KEARNEY — Teaching too much about sex and gender identity could hurt young Nebraskans.

That was the message today from the Protect Nebraska Children Coalition, which has thrown up a red flag about elements of comprehensive sex education in the Nebraska Department of Education’s proposed overhaul of health education standards.

“It’s clear this approach to sexuality is far from what Nebraskans would want for their children,” said Jenna Derr, a family medicine physician from Kearney during a press conference at Kearney’s Ramada Inn.

Four people attended the press briefing, which was one day before the Nebraska Board of Education meets in Kearney. The meeting will be 9 a.m. Friday at Holiday Inn, 110 Second Ave.

The sex education portion of the proposal attracted an overflow crowd Monday night at the Kearney Public Library.

Gov. Pete Ricketts warned at that gathering the sex education standards are dangerous, but they can be halted if people speak out against them.

“The only way to stop it, to fight it, is if regular ... Nebraskans say, ‘Enough is enough. We are not going to let this happen in our country,’” Ricketts said.

At today’s press conference, middle school educator Katie McClemons from Kearney said that comprehensive sex education, like the proposed standards, already is causing problems, some of them because topics are introduced before they are age appropriate.

In addition to sex ed, the proposal introduces students to gender identity and family structure topics. Those parts of the curriculum may be intended to encourage inclusion, but McClemons said, “debasing one family’s values in order to validate another’s” is wrong.

Sue Greenwald, a retired pediatrician from Kearney, said comprehensive sexuality education is a concern, but so are elements of critical race theory she sees embedded in the standards. Critical race theory is based on the belief that racism is a tool to maintain social, economic and political inequalities between whites and nonwhites.

“The cancel culture is winning,” Greenwald said.

Marilyn Asher of Omaha, co-executive director of Nebraskans for Founders Values, told the press briefing that the Protect Nebraska Children Coalition is encouraging people to oppose the proposed standards.
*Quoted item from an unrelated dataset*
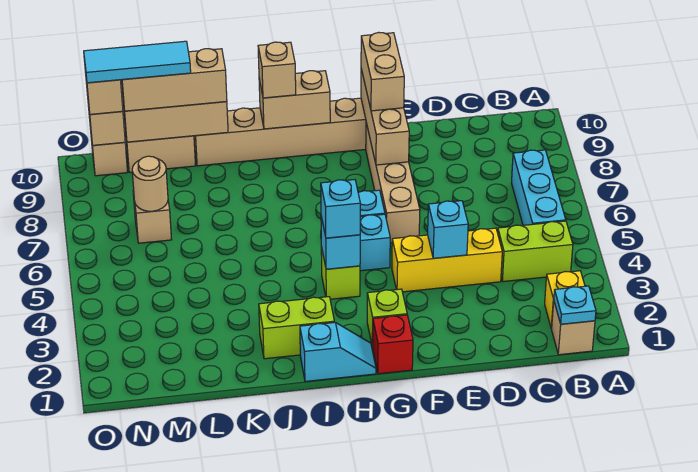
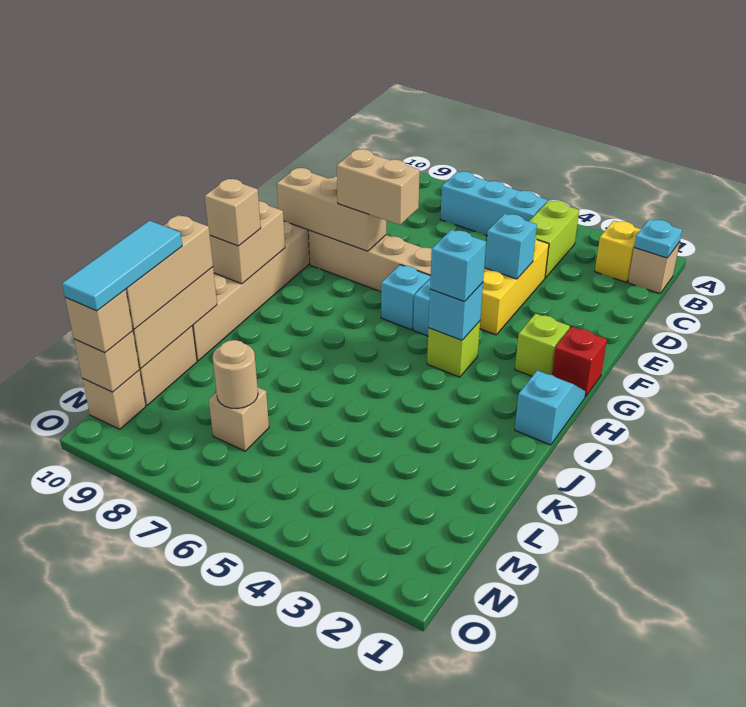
tan brick F9:F10 level 3 -> tan brick F7:F8 level 3
lime brick I2:J2 level 1 -> none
She said there are 10,000 members in the Protect Nebraska Children Coalition, and they’ve signed a petition against the proposed standards.

More information about the group is online at ProtectNebraskaChildren.Org.

On Monday, Ricketts encouraged people to tell their elected officials, community members, friends and family about the proposed health standards.

One part of the proposal Ricketts talked about, Human Growth and Development in kindergarten, proposes to have students discussing “different kinds of family structures (e.g. single parent, blended, intergenerational, cohabitating, adoptive, foster, same-gender, interracial).”

The governor said there is no mention of two heterosexual parents.

He also raised issues with students in first grade learning about gender identity and seventh graders being taught about anal and oral sex.

“Why are we teaching this in schools?” he said. “It’s the sexualization of our kids.”

The governor encouraged the audience members to contact the State Board of Education members and to talk to local school board members, superintendents, teachers, family and friends about the proposed standards and to get them to act.

Whether the proposed standards are employed in local school districts will be decided by local school boards.